● **Excerpt provided**:
**********

Mr. Obama hailed the pride of those who broke joined overnight celebrations as the stunning news spread around the globe. Crowds celebrated throughout the night outside the White House and at ground zero in Lower Manhattan where the Twin Towers once stood. Mr. Obama was planning to visit there on Thursday and meet with the families of those killed nearly 10 years ago, an administration official said.

Both Mr. Obama and Secretary of State Hillary Rodham Clinton said cooperation from the Pakistani government had helped lead U.S. forces to the compound where he died. But a cloud of suspicion hangs over Pakistan, where authorities have routinely denied bin Laden was in the country. U.S. officials, however, said the sprawling bin Laden compound, with its elaborate security and 18-foot (5.5-meter) walls, was built in 2005, apparently to served as the terrorist leader’s safe house.

**********

● **Data to examine**:
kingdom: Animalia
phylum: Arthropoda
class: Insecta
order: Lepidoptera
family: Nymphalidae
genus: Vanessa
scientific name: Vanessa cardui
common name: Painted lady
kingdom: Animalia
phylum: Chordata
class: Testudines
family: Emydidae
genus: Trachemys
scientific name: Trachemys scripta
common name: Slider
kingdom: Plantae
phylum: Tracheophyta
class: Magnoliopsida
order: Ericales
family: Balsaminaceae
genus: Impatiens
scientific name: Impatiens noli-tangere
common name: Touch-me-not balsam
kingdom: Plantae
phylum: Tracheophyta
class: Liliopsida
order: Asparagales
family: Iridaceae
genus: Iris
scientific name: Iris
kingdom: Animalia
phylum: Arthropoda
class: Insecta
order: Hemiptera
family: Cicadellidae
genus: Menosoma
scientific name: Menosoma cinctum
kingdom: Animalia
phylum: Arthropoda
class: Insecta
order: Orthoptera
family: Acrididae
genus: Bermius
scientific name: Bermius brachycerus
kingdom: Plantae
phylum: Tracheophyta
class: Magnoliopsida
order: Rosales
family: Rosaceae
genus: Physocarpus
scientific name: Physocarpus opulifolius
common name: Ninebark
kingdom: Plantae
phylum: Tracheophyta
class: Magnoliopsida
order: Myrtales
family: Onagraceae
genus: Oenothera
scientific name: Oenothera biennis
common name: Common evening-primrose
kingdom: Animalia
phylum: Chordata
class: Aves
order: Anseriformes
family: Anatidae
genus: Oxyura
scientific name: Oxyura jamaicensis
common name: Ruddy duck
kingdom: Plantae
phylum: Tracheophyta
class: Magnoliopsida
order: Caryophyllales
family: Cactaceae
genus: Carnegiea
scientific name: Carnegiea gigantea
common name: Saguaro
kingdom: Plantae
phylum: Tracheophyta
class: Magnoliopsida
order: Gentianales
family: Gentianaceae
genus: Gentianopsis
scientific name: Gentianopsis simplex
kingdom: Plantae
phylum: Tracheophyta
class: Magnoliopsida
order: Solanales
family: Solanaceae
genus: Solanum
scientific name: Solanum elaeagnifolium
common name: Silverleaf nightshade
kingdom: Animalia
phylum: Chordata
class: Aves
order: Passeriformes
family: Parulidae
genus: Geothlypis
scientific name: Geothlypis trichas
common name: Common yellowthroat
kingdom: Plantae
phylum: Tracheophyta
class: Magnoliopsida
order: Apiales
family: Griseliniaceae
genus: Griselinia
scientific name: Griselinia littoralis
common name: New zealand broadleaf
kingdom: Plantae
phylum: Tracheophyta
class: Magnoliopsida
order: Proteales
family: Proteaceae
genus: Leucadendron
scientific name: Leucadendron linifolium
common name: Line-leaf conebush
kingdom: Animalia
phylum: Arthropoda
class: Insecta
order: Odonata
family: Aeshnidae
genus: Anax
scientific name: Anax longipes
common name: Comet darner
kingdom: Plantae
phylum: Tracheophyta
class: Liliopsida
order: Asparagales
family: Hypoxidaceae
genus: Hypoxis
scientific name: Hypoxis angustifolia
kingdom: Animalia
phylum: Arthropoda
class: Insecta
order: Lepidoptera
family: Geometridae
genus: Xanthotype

**********

● **Activities**:
(1) Following the news excerpt and the listing, duplicate the part of the excerpt between "Mr. Obama hailed" and "leader’s safe house.", inclusive.
(2) Using the news excerpt above the listing, answer these questions:
(a) Where did crowds celebrate throughout the night?
(b) On what day was Mr. Obama planning to visit ground zero?
(c) Besides Mr. Obama, who said cooperation from the Pakistani government had helped lead U.S. forces to the compound?

● **Results for each task**:
(1)
Mr. Obama hailed the pride of those who broke joined overnight celebrations as the stunning news spread around the globe. Crowds celebrated throughout the night outside the White House and at ground zero in Lower Manhattan where the Twin Towers once stood. Mr. Obama was planning to visit there on Thursday and meet with the families of those killed nearly 10 years ago, an administration official said.

Both Mr. Obama and Secretary of State Hillary Rodham Clinton said cooperation from the Pakistani government had helped lead U.S. forces to the compound where he died. But a cloud of suspicion hangs over Pakistan, where authorities have routinely denied bin Laden was in the country. U.S. officials, however, said the sprawling bin Laden compound, with its elaborate security and 18-foot (5.5-meter) walls, was built in 2005, apparently to served as the terrorist leader’s safe house.

(2)
(a) Outside the White House and at ground zero in Lower Manhattan.
(b) Thursday.
(c) Secretary of State Hillary Rodham Clinton.